Well, here's the good news: There's not really anything that stands out shouting about how lucky Trumbo has been. Sure, his .333 BABIP is a touch high, but he's posted fairly close marks in a couple other seasons. The home runs aren't luck; Trumbo is making hard contact as he always has.
But therein lies the rub. There's not really anything different about Trumbo this year. His walk rate? 6.6 percent, the same as in 2015 and actually down from his mark in 2013 and 2014. He's still swinging at balls out of the strike zone (35 percent) and missing pitches (27 percent) quite often. His overall contact rates are in line with what he's done in the past. This new Mark Trumbo looks a lot like the old one ... just with more homers.

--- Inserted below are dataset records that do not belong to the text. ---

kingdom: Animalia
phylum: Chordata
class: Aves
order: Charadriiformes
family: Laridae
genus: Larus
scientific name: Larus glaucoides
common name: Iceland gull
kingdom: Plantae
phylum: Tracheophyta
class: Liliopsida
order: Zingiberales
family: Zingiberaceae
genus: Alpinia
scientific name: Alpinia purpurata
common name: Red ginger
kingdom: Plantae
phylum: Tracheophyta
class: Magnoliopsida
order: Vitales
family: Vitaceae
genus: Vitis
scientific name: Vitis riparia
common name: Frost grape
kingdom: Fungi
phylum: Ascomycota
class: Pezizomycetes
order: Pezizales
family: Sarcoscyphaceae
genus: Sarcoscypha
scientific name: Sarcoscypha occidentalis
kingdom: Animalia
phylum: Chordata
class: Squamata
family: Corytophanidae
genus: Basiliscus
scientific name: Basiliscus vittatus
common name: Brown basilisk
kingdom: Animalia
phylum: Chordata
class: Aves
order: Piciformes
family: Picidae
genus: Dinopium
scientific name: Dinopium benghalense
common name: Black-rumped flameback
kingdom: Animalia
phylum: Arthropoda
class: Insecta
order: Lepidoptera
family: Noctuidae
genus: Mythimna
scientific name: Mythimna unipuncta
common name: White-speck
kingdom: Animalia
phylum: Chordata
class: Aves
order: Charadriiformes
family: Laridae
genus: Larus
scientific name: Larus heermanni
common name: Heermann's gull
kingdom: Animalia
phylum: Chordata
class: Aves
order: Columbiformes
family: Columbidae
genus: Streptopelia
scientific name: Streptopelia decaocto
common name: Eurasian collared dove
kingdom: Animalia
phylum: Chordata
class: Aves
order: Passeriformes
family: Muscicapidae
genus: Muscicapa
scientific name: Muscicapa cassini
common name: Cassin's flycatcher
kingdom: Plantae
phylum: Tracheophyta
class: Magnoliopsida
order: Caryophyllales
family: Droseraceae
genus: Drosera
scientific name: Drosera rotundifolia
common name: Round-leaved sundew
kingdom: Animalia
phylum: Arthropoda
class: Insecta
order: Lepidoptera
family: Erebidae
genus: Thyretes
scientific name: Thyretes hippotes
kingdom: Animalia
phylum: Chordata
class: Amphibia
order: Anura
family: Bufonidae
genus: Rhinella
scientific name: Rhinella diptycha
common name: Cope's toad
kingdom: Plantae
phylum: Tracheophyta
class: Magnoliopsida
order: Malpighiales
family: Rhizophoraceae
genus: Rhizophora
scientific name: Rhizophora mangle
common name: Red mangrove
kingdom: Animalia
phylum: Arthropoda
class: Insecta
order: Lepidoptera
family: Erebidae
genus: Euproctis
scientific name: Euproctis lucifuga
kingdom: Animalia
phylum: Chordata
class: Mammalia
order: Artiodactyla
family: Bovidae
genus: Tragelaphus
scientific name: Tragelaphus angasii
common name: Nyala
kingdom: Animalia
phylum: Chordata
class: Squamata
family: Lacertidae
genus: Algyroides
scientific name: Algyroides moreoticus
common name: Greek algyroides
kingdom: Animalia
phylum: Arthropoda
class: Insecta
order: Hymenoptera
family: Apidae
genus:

However, one thing that has changed is that Trumbo is generating more fly balls and fewer grounders. His fly ball rate has risen three years in a row and it's now at a career-high 42.4 percent. His career average is 39.2 percent. Meanwhile, he has never had a season in which his ground ball rate was less than 40 percent; it's at 38.2 percent right now.
So, Trumbo is getting more lift and hitting more fly balls, which is kind of crucial if you want to hit home runs.
But other than that, he is still Mark Trumbo. A probable drop in BABIP will cut into his average. And then if his fly ball/ground ball rates fall back toward the middle, we're left with Mark Trumbo, pre-2016. Whether you want to sell him really depends on if you believe those few numbers will regress to the mean. And if so, know that you can ask for a lot more in return than you ever expected to receive in exchange for Trumbo two months ago.